Ron told me about the unique selling proposition: that Scotch tape lasted for ever. In fact, all video tape lasted for ever; it's just that nobody had thought to grab the fact for themselves. And thanks to the ad, Scotch went on to become the bestselling brand in Britain. The truth, but not quite the whole truth.
✒ The death of Elizabeth Taylor reminded me of the days when it was the Guardian, not the Sun, that dealt in terrible puns. For example, once a Crystal Palace footballer called Gerry Queen had got into a fight during a match. Our headline was "Queen in brawl at Palace". When the hugely hyped Burton-Taylor Cleopatra was released, it got terrible reviews. The Guardian called it "The biggest asp disaster in the world."
✒ More crazy labels: Dr Alison Rimmer sends me a leaflet from an antidepressant called Citalopram. It warns: "Check with your doctor if you suffer from any type of mental illness, such as depression."

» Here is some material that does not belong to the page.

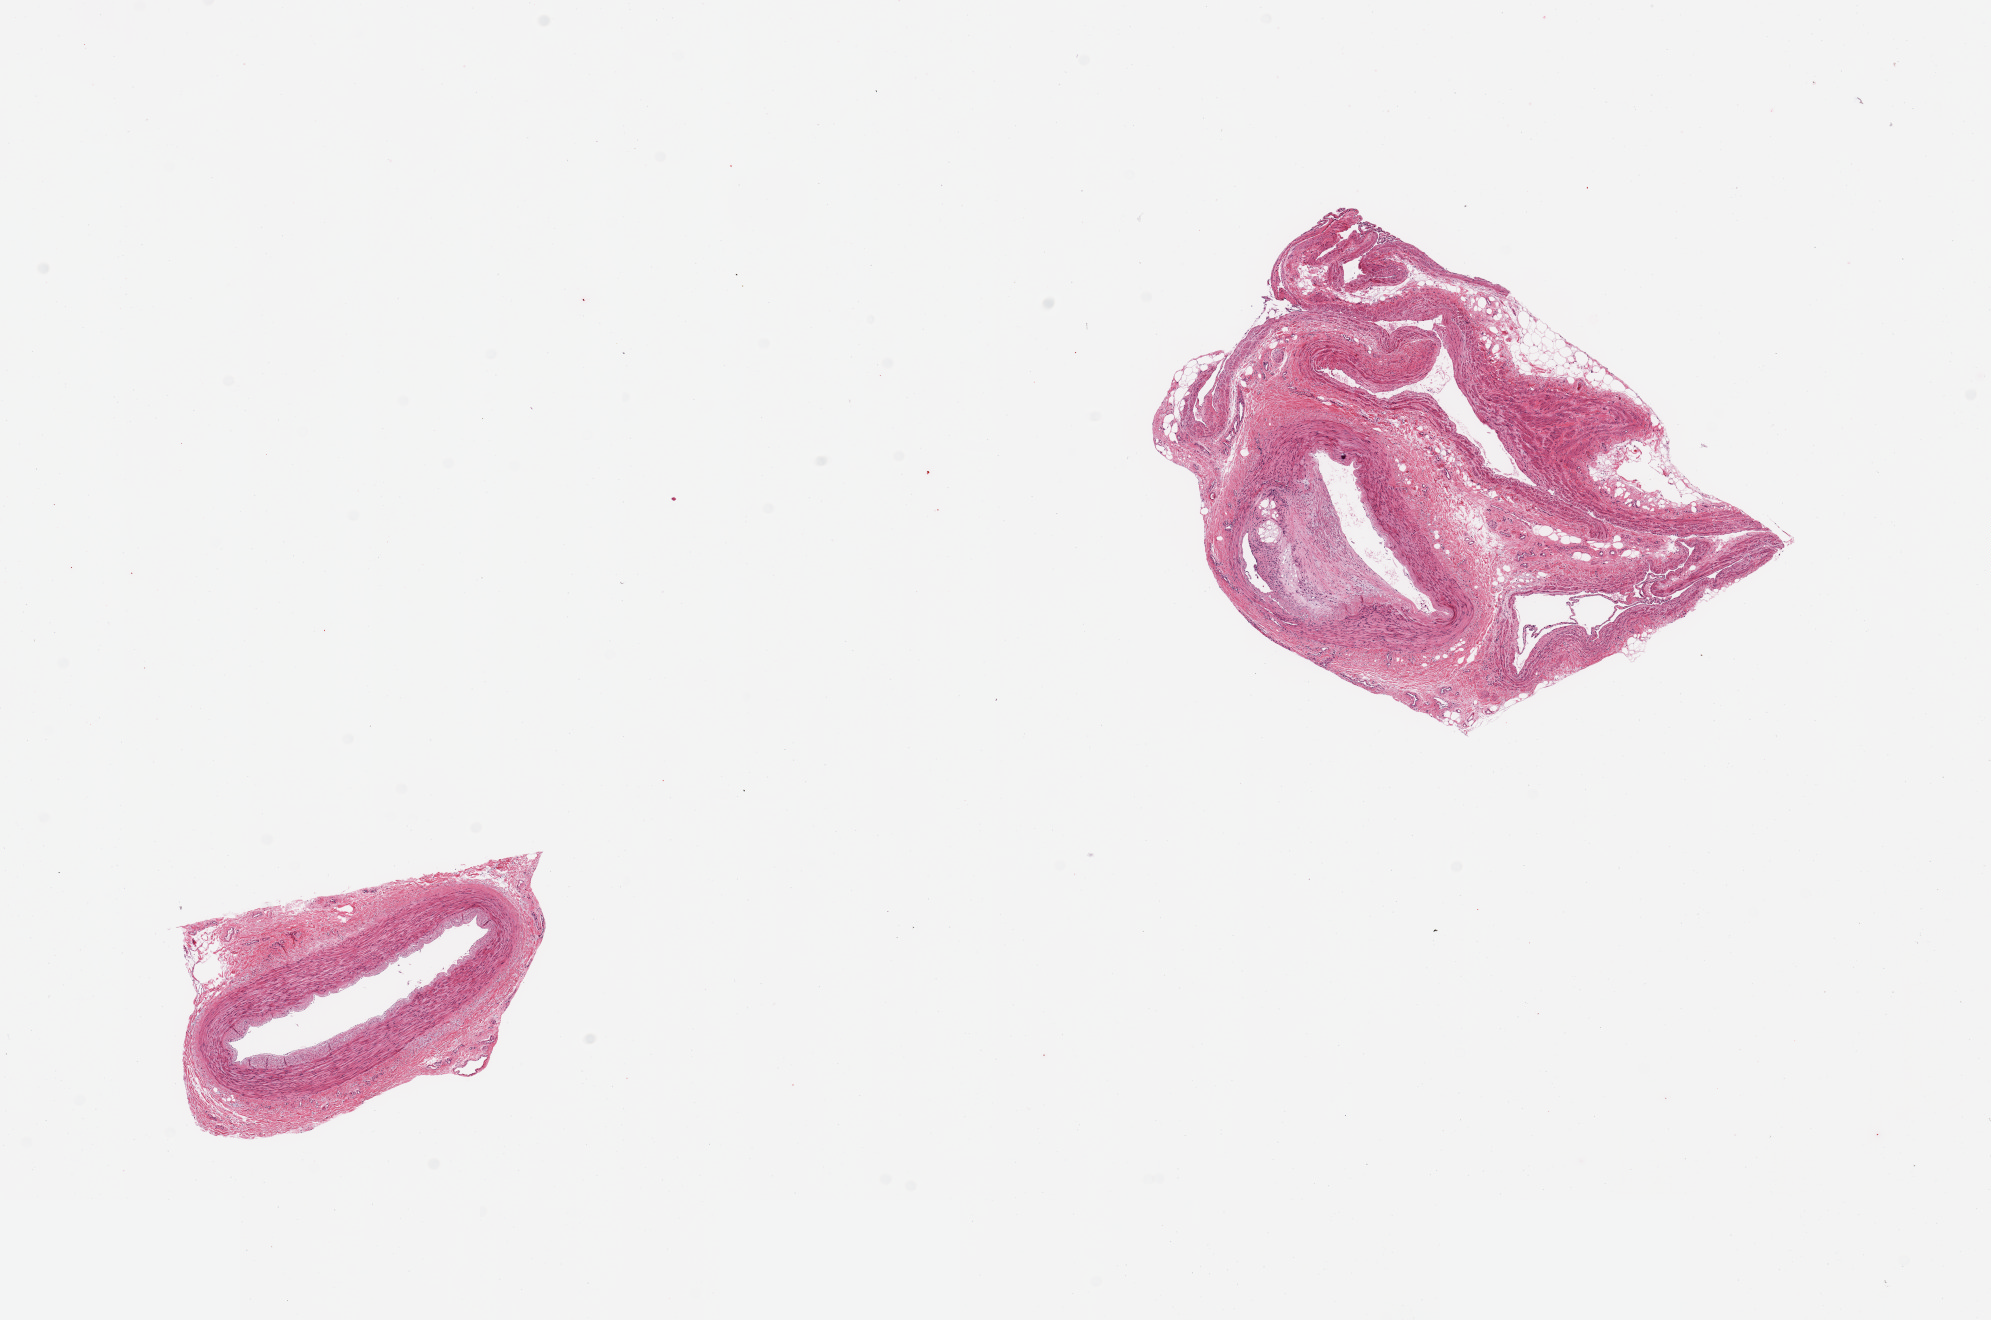
Digitized haematoxylin and eosin-stained section, shown as a low-resolution overview of the whole scanned area (about 15.8 x 10.4 mm, acquisition: 20x scan), PAXgene-fixed paraffin-embedded (PFPE) section, sampled site (target tissue): tibial artery, tissue donor sample.
* reviewer comment on this tissue sample: 2 pieces; one is relatively well trimmed without significant intimal thickening/plaque, second shows significant attachment (60-70%) of vein/fat and artery with 50-75% occlusion by atherosclerosis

Andy Strouthouse found birdseed on Sainsbury's website. "Dietary information: contains nuts." For allergic chaffinches, one assumes. Seamus Finnegan bought some Co-op children's toothpaste. The tube is marked: "Keep away from children."
Last week I mentioned the extraordinary Spanish recipe, in a sort of English, that appeared in a Sainsbury's leaflet – including "bonfire of the grudges", and "slip the pretties". Several readers have written in to say that this must be a translation from the internet: "escamas" can mean either grudges or fish scales. "Bonito" means either pretty or a tuna-like fish. Escurrir means either to slip or to drain.
An anonymous reader wittily applied the same technique to a Jamie Oliver recipe, putting it into Spanish, then back into English, via Babelfish. It seems to be for a leek soup: "It slices rough the carrots … cuartéelo underneath the running water, and cortelos in ¼ — advance to little the slices … it cooks around 10 minutes with the oblique cover … it adds broth of boiling to the vehicle soup, a good one for stir, and traigalo for boiling." I wonder how the Spanish translate "pukka"?